The Screen Tower was completed in 1975 and stands over 16 meters tall. Its construction led to the demolition of the horse ramps that once flanked the walls of Xihuamen. Although the Screen Tower extends a considerable distance on either side of the gate, it has very little depth, making the interior impractical for functional use. In total, there are five Screen Towers: one located south of Xihuamen and four to the north. The three northernmost buildings were used by the First Historical Archives of China, while the two buildings flanking Xihuamen and the southwest corner of the Forbidden City were occupied by Unit 61889 of the military. These two units represented the primary non-museum entities based within the Forbidden City. With the launch of the Forbidden City's restoration project in 2002, the National Development and Reform Commission approved the relocation of the First Historical Archives of China in 2003. The directive stipulated that "following the relocation, the original buildings should be demolished and the historical appearance of the Forbidden City during the Ming and Qing dynasties should be restored as soon as possible." However, the new facility for the First Historical Archives, located on Qinian Street, did not open until July 19, 2021. Unit 61889, meanwhile, constructed a large compound adjacent to the southern wall of the Forbidden City. The compound housed dozens of buses and included a training facility, basketball courts, and other facilities. At the peak of activity, dozens of buses would enter and exit through Xihuamen each day. In 2012, Jin Hongkui, former vice president of the Palace Museum and executive vice president of the China Forbidden City Society, noted: "In our 2003 plan, we proposed relocating the fire station—currently situated near Wenyuan Pavilion—to the southwest corner of the Forbidden City. This would allow for more efficient emergency access via Xihuamen and improve internal circulation within the palace walls. However, this plan was premised on the relocation of the military units, a matter which has yet to be resolved by the relevant central authorities."

== Architecture ==
Xihua Gate faces east and west, directly opposite Donghua Gate. Outside the gate stands a stone stele marking the spot where riders were required to dismount. Architecturally, Xihua Gate and Donghua Gate are identical in layout, both featuring a rectangular plan. The gate platform is painted red and rests on a white marble base. At the center of the platform are three arched openings, with square outer frames and rounded inner arches. Atop the platform sits a gate tower, crowned with a double-eaved hip roof covered in yellow glazed tiles. The base of the tower is encircled by white marble balustrades. The tower itself is five bays wide and three bays deep, with covered corridors running along its perimeter. The interior beams are decorated with black-line spiral motifs dotted with gold, a traditional Qing decorative style. Historically, the gatehouse was used to store cotton armor and ingot-nail armor for ceremonial military reviews. A plaque bearing the name "Xihua Gate" hangs beneath the western eaves. Originally, the inscription appeared in Manchu, Mongolian, and Chinese. Over time, the Mongolian text was removed, leaving only Manchu and Chinese. After the Xinhai Revolution of 1911, only the Chinese characters, now rendered in copper, remained.

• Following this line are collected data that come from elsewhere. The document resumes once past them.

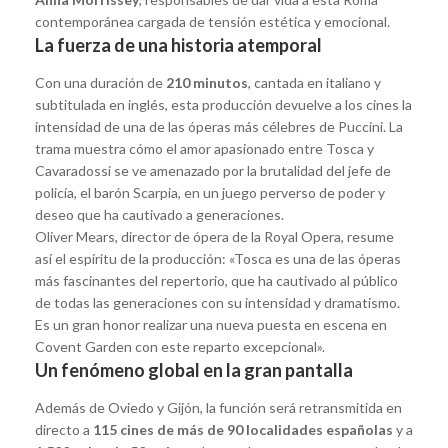
contemporánea cargada de tensión estética y emocional.
La fuerza de una historia atemporal
Con una duración de
210 minutos
, cantada en italiano y
subtitulada en inglés, esta producción devuelve a los cines la
intensidad de una de las óperas más célebres de Puccini. La
trama muestra cómo el amor apasionado entre Tosca y
Cavaradossi se ve amenazado por la brutalidad del jefe de
policía, el barón Scarpia, en un juego perverso de poder y
deseo que ha cautivado a generaciones.
Oliver Mears, director de ópera de la Royal Opera, resume
así el espíritu de la producción: «Tosca es una de las óperas
más fascinantes del repertorio, que ha cautivado al público
de todas las generaciones con su intensidad y dramatismo.
Es un gran honor realizar una nueva puesta en escena en
Covent Garden con este reparto excepcional».
Un fenómeno global en la gran pantalla
Además de Oviedo y Gijón, la función será retransmitida en
directo a
115 cines de más de 90 localidades españolas
y a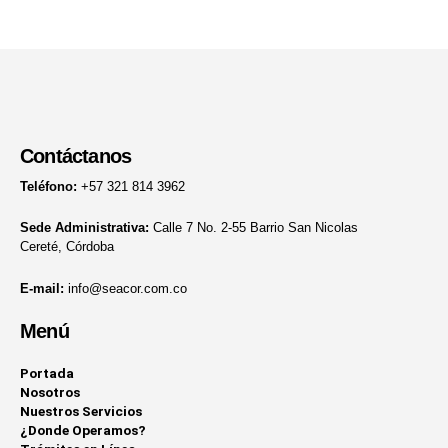
Contáctanos
Teléfono:
+57 321 814 3962
Sede Administrativa:
Calle 7 No. 2-55 Barrio San Nicolas
Cereté, Córdoba
E-mail:
info@seacor.com.co
Menú
Portada
Nosotros
Nuestros Servicios
¿Donde Operamos?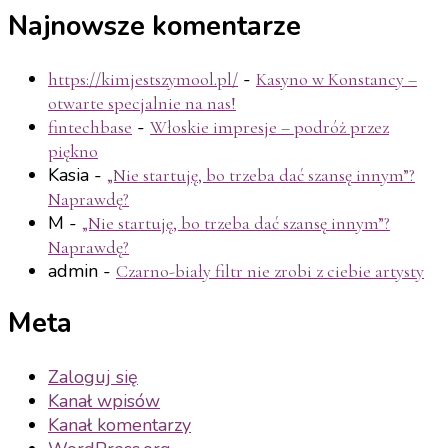
Najnowsze komentarze
-
https://kimjestszymool.pl/
Kasyno w Konstancy –
otwarte specjalnie na nas!
-
fintechbase
Włoskie impresje – podróż przez
piękno
Kasia
-
„Nie startuję, bo trzeba dać szansę innym”?
Naprawdę?
M
-
„Nie startuję, bo trzeba dać szansę innym”?
Naprawdę?
admin
-
Czarno-biały filtr nie zrobi z ciebie artysty
Meta
Zaloguj się
Kanał wpisów
Kanał komentarzy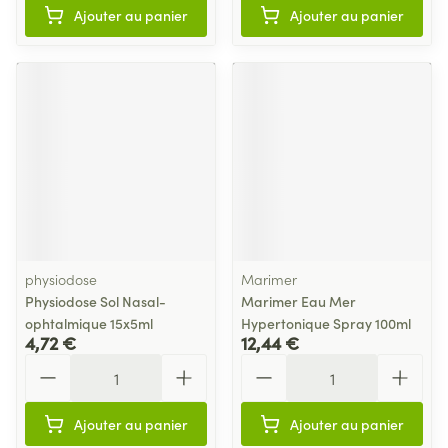
Ajouter au panier
Ajouter au panier
physiodose
Marimer
Physiodose Sol Nasal-
Marimer Eau Mer
ophtalmique 15x5ml
Hypertonique Spray 100ml
4,72 €
12,44 €
Quantité
Quantité
Ajouter au panier
Ajouter au panier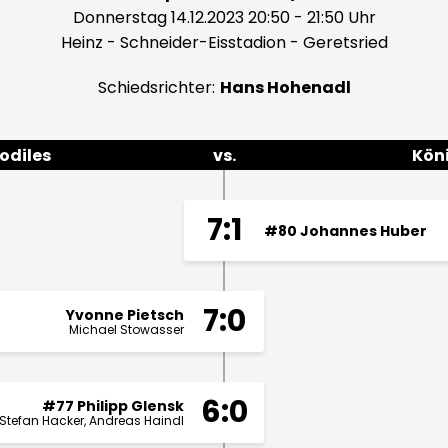
Donnerstag 14.12.2023 20:50 - 21:50 Uhr
Heinz - Schneider-Eisstadion - Geretsried
Schiedsrichter:
Hans Hohenadl
odiles
vs.
Kön
7:1
#80 Johannes Huber
7:0
Yvonne Pietsch
Michael Stowasser
6:0
#77 Philipp Glensk
Stefan Hacker
Andreas Haindl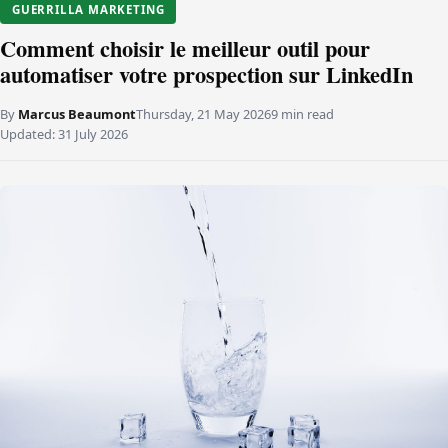
GUERRILLA MARKETING
Comment choisir le meilleur outil pour
automatiser votre prospection sur LinkedIn
By
Marcus Beaumont
Thursday, 21 May 2026
9 min read
Updated:
31 July 2026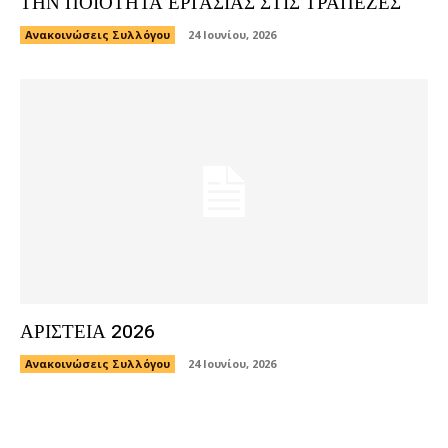
ΤΗΝ ΠΟΙΟΤΗΤΑ ΕΡΓΑΣΙΑΣ ΣΤΙΣ ΤΡΑΠΕΖΕΣ
Ανακοινώσεις Συλλόγου
24 Ιουνίου, 2026
ΑΡΙΣΤΕΙΑ 2026
Ανακοινώσεις Συλλόγου
24 Ιουνίου, 2026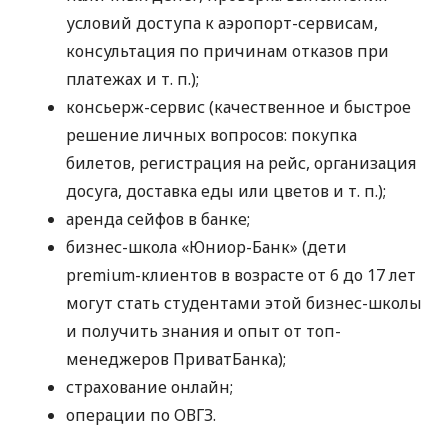
условий доступа к аэропорт-сервисам,
консультация по причинам отказов при
платежах
и т. п.
);
консьерж-сервис (качественное и быстрое
решение личных вопросов: покупка
билетов, регистрация на рейс, организация
досуга, доставка еды или цветов
и т. п.
);
аренда сейфов в банке;
бизнес-школа «Юниор-Банк» (дети
premium-клиентов в возрасте от 6 до 17 лет
могут стать студентами этой бизнес-школы
и получить знания и опыт от топ-
менеджеров ПриватБанка);
страхование онлайн;
операции по ОВГЗ.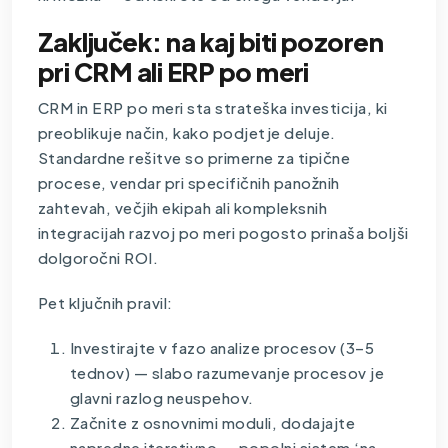
Zaključek: na kaj biti pozoren
pri CRM ali ERP po meri
CRM in ERP po meri sta strateška investicija, ki
preoblikuje način, kako podjetje deluje.
Standardne rešitve so primerne za tipične
procese, vendar pri specifičnih panožnih
zahtevah, večjih ekipah ali kompleksnih
integracijah razvoj po meri pogosto prinaša boljši
dolgoročni ROI.
Pet ključnih pravil:
Investirajte v fazo analize procesov (3–5
tednov) — slabo razumevanje procesov je
glavni razlog neuspehov.
Začnite z osnovnimi moduli, dodajajte
napredne iterativno — popolni sistem ‘na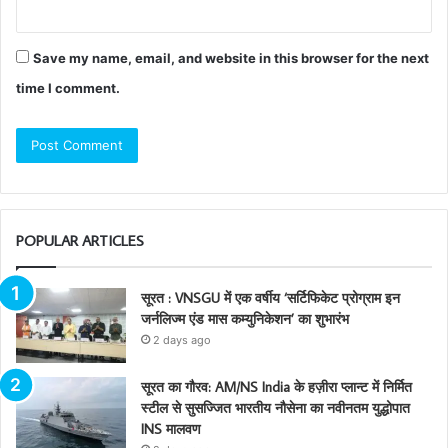
Save my name, email, and website in this browser for the next
time I comment.
POPULAR ARTICLES
सूरत : VNSGU में एक वर्षीय ‘सर्टिफिकेट प्रोग्राम इन
जर्नलिज्म एंड मास कम्युनिकेशन’ का शुभारंभ
2 days ago
सूरत का गौरव: AM/NS India के हज़ीरा प्लान्ट में निर्मित
स्टील से सुसज्जित भारतीय नौसेना का नवीनतम युद्धोपात
INS मालवण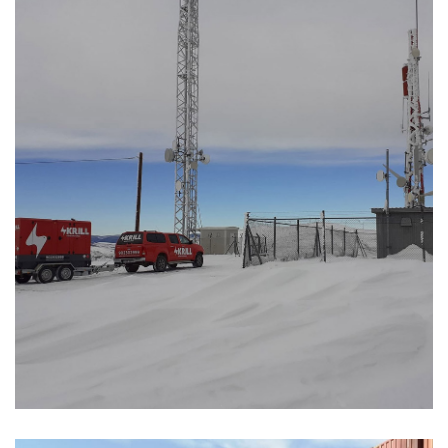
Servicios
Temporal nieve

The locations of Xihua Gate and Donghua Gate are not centered on the east and west walls of the Forbidden City but are instead positioned slightly closer to the Meridian Gate (Wumen). This asymmetry is a deliberate result of the overall layout and planning of the palace complex. The Forbidden City is divided into two main sections: the Outer Court and the Inner Court. Within the Outer Court, a horizontal axis is formed by the Wuying Hall, the Gate of Supreme Harmony (Taihemen), and the Hall of Literary Glory (Wenhua Hall). Xihua Gate and Donghua Gate are situated at the two ends of this horizontal axis. Their placement facilitates movement within the Outer Court and helps minimize disruptions to the Inner Court caused by the flow of people and activities. This horizontal axis continues eastward and westward into the Imperial City, aligning with Dong'anmen and Xi'anmen, respectively. As such, Donghua Gate and Xihua Gate serve as crucial transit points linking the Imperial City with the Forbidden City proper.